The Spectator

Only Boris can end the lockdown

Picture by Pippa Fowles / No. 10 Downing Street 
issue 11 April 2020

Events make a mockery of predictions. And events of recent days have borne that truth out most starkly. Nobody could have predicted where our nation stands today. We have gone from being a supposedly divided country into one united in response to an unprecedented crisis. The news that the Prime Minister has been admitted to intensive care has united the country in shock — and in hope for his recovery.

From the beginning of the coronavirus crisis, Boris Johnson led in the way he always has. He threw himself into efforts to counter the virus. He dispensed optimism and hope where there was understandable fear. He successfully persuaded the British people not just to volunteer in their hundreds of thousands to help the NHS but to agree to a set of lockdown policies which would have seemed unimaginable just weeks ago.

It’s not that Britain is handling the crisis very differently to any western country. We’re in an extraordinary situation where the tool of lockdown is being used by countries of vastly different cultures and political systems.

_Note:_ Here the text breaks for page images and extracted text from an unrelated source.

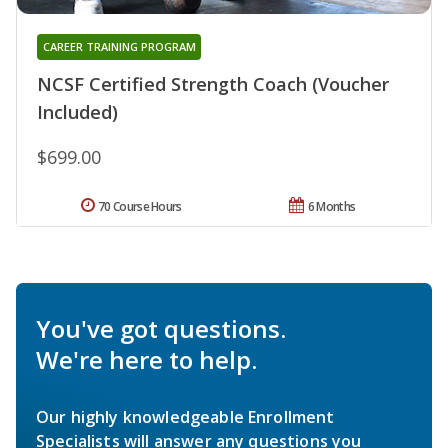
CAREER TRAINING PROGRAM
NCSF Certified Strength Coach (Voucher
Included)
$699.00
70 Course Hours
6 Months
You've got questions.
We're here to help.
Our highly knowledgeable Enrollment
Specialists will answer any questions you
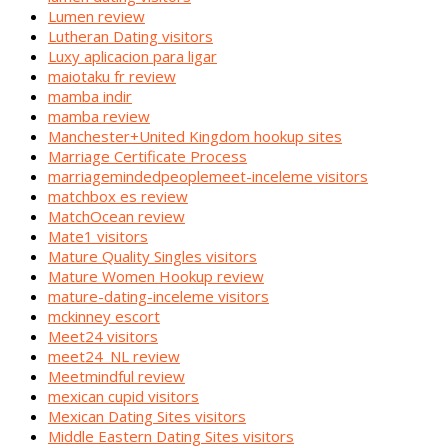
Lumen review
Lutheran Dating visitors
Luxy aplicacion para ligar
maiotaku fr review
mamba indir
mamba review
Manchester+United Kingdom hookup sites
Marriage Certificate Process
marriagemindedpeoplemeet-inceleme visitors
matchbox es review
MatchOcean review
Mate1 visitors
Mature Quality Singles visitors
Mature Women Hookup review
mature-dating-inceleme visitors
mckinney escort
Meet24 visitors
meet24_NL review
Meetmindful review
mexican cupid visitors
Mexican Dating Sites visitors
Middle Eastern Dating Sites visitors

But many leaders have reached for extra powers with a little too much relish. For his part, the Prime Minister has loathed every stage of the lockdown. This is perhaps why it has won such public support: almost no one seriously thinks he will take this a single step further than is needed, or that he will keep these procedures in place for a day longer than is necessary.

Ending the lockdown will require a leap of faith – one that can really only be made by the PM

Had the last general election worked out differently, the combination of Corbynism and the current crisis would have been deeply dangerous. The state would have grabbed power over large sections of the economy, but there would have been no guarantee about any power being handed back.